When Nebbia arrived at Officefurniture.com last year, the entire online advertising budget was focused on pay-per-click and comparison shopping engines. Nebbia was concerned about the rising costs of pay-per-click advertising and also with research suggesting that some consumers pay attention only to natural search listings.

A consumer eye-tracking study last year from research firm MarketingSherpa in partnership with software company Eyetools showed, for example, that in a product search on Google with two top ad units displayed, the top organic listing beat the two sponsored links in both clicks and in getting users’ attention.

Marketing efforts that lean exclusively on pay-per-click thus potentially miss out on a large part of the company’s potential market, Nebbia figured. So now, Officefurniture.com’s search strategy includes both kinds of search.

Insights from one side are used to inform action on the other. “If a keyword works well from paid we will try to add that content to our web site to get more traffic from an organic perspective,” Nebbia says. For example: Keyword analysis showed that in paid campaigns, singular terms in some cases performed better than plurals of the same term—“computer desk,” for instance, vs. “computer desks.” That intelligence went into writing copy for the site with an eye toward creating content that would rank high in natural search.

Working with search marketing vendor iProspect.com Inc., Nebbia and his team identified a list of keywords to pursue for high rankings in natural search. That and optimization efforts have helped produce a 35% lift in sales from natural search since 2006. Officefurniture.com also has added many of the terms successful in natural search to its paid search program.
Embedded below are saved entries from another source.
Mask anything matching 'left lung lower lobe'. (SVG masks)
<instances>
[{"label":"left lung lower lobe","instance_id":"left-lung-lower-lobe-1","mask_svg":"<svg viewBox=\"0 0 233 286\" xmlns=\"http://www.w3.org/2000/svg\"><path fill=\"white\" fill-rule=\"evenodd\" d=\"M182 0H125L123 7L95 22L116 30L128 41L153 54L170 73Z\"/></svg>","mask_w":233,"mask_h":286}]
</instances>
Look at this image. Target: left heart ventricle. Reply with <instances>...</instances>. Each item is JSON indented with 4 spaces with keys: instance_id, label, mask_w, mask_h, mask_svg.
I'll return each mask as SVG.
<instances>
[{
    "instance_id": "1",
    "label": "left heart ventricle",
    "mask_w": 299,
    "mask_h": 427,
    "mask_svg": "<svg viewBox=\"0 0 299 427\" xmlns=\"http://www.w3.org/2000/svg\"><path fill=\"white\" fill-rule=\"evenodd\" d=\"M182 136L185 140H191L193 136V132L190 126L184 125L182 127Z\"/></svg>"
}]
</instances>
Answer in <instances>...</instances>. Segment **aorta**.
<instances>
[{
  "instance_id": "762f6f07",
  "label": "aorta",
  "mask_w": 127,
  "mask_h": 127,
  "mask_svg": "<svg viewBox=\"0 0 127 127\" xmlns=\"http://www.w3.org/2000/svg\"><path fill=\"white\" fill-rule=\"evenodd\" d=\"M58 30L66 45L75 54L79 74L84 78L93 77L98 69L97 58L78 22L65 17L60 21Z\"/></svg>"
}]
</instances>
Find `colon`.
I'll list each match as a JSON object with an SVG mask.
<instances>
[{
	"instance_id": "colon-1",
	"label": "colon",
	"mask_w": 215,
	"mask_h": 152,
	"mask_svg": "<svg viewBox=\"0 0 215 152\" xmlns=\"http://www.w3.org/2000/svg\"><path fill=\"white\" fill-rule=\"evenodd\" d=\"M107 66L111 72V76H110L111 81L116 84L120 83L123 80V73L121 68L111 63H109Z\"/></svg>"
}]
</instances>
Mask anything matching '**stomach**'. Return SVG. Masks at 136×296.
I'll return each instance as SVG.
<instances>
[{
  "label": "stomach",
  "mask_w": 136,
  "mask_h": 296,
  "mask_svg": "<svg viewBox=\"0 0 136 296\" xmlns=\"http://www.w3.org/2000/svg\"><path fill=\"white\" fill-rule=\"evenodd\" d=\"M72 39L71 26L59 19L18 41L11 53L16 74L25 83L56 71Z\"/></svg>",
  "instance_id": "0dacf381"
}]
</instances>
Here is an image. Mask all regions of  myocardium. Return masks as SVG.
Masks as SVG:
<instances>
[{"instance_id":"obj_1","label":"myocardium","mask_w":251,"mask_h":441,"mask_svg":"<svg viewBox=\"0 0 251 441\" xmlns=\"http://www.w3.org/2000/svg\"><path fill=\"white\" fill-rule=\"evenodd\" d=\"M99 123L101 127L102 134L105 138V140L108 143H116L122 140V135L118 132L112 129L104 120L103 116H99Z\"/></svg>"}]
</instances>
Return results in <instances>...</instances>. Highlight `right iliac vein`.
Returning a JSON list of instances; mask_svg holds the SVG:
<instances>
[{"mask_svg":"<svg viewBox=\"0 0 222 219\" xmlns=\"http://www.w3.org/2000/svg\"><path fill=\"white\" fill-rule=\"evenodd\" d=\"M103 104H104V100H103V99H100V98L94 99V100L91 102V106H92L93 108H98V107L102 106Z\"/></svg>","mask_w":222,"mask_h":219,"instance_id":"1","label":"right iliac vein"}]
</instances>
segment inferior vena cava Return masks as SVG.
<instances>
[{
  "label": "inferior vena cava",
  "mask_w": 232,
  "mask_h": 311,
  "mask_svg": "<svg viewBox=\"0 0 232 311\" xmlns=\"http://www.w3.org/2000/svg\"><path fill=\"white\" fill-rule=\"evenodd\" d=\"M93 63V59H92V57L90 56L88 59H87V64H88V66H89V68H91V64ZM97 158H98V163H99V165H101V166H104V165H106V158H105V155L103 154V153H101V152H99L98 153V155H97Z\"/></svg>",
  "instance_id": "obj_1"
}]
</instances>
“SEO is one of those things you can’t do just once and then walk away from,” Nebbia says. “It’s something you need to keep on top of because things change so quickly.”

For smart marketers, search engine optimization has never dropped out of the plan. But there’s no doubt that at times it has seemed easier to simply pay for a keyword, measure the return and present the numbers in a neatly tied package to those in the organization to whom they’re accountable. So since search engine optimization’s effectiveness is harder to measure against ROI, marketers are learning to value it by other yardsticks: as a way to test strategy, offset other ad spending and maintain a consistent presence online, as well as build traffic and sales.

“If you can do well in natural it really helps you fund your other marketing campaigns,” Robertson says. “If you can get sales at a low ad cost ratio, then you can start using your marketing dollars toward buying more or more expensive paid terms, or spending more on e-mail or affiliate programs. It’s a really important program from the perspective of maximizing marketing dollars.”